Report: <19391.1477244876@sss.pgh.pa.us>

Improve documentation about use of Linux huge pages.

Show how to get the system's huge page size, rather than misleadingly
referring to PAGE_SIZE (which is usually understood to be the regular
page size). Show how to confirm whether huge pages have been allocated.
Minor wordsmithing. Back-patch to 9.4 where this section appeared.

Doc: wording tweak for PERL, PYTHON, TCLSH configuration variables.

Replace "Full path to ..." with "Full path name of ...". At least one
user has misinterpreted the existing wording as meaning "Directory
containing ...".

Fix EXPLAIN so that it doesn't emit invalid XML in corner cases.

With track_io_timing = on, EXPLAIN (ANALYZE, BUFFERS) will emit fields
named like "I/O Read Time".  The slash makes that invalid as an XML
element name, so that adding FORMAT XML would produce invalid XML.

We already have code in there to translate spaces to dashes, so let's
generalize that to convert anything that isn't a valid XML name character,
viz letters, digits, hyphens, underscores, and periods.  We could just
reject slashes, which would run a bit faster.  But the fact that this went
unnoticed for so long doesn't give me a warm feeling that we'd notice the
next creative violation, so let's make it a permanent fix.

Reported by Markus Winand, though this isn't his initial patch proposal.

Back-patch to 9.2 where track_io_timing was added.  The problem is only
latent in 9.1, so I don't feel a need to fix it there.

Discussion: <E0BF6A45-68E8-45E6-918F-741FB332C6BB@winand.at>

Sync our copy of the timezone library with IANA release tzcode2016h.

This absorbs a fix for a symlink-manipulation bug in zic that was
introduced in 2016g.

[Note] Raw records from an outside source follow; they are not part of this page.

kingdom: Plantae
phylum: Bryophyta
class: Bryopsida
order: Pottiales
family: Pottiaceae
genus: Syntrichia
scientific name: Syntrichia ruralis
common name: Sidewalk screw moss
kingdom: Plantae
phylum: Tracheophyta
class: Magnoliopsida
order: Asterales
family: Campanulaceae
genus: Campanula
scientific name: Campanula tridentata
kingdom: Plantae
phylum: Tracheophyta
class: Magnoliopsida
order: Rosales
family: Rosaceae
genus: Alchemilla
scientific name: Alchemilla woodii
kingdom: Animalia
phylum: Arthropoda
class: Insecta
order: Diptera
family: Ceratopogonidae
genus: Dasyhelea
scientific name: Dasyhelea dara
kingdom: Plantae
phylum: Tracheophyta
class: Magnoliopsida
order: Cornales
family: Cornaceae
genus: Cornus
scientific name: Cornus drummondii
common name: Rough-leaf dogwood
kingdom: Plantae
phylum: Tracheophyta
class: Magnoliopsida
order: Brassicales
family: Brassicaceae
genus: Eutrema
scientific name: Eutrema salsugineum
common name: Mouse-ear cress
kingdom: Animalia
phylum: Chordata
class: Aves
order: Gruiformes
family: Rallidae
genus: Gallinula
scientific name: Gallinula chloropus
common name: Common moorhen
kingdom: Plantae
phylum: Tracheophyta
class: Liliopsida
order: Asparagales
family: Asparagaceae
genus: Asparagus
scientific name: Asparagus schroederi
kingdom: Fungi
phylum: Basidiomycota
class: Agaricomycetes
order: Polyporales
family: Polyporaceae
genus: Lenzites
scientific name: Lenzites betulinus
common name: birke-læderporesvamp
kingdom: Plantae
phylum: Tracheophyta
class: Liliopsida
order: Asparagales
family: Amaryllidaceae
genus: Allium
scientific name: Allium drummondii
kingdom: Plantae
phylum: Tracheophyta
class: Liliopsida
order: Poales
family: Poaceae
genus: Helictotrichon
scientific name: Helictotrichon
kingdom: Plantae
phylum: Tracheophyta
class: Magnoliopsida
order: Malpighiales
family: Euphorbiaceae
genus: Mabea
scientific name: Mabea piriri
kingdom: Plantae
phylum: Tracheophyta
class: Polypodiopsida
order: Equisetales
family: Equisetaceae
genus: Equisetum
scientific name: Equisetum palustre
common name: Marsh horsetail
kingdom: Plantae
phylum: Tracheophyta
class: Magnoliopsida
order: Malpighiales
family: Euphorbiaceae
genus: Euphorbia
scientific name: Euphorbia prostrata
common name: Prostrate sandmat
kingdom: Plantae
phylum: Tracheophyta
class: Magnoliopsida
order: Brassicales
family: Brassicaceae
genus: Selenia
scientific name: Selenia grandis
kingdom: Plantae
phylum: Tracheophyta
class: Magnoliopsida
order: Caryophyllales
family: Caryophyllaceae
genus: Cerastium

It probably isn't interesting for our use-case,
but I'm not quite sure, so let's update while we're at it.

Update time zone data files to tzdata release 2016h.

(Didn't I just do this? Oh well.)

DST law changes in Palestine. Historical corrections for Turkey.
Switch to numeric abbreviations for Asia/Colombo.

Another portability fix for tzcode2016g update.

clang points out that SIZE_MAX wouldn't fit into an int, which means
this comparison is pretty useless. Per report from Thomas Munro.

Windows portability fix.

Per buildfarm.

Sync our copy of the timezone library with IANA release tzcode2016g.

This is mostly to absorb some corner-case fixes in zic for year-2037
timestamps. The other changes that have been made are unlikely to affect
our usage, but nonetheless we may as well take 'em.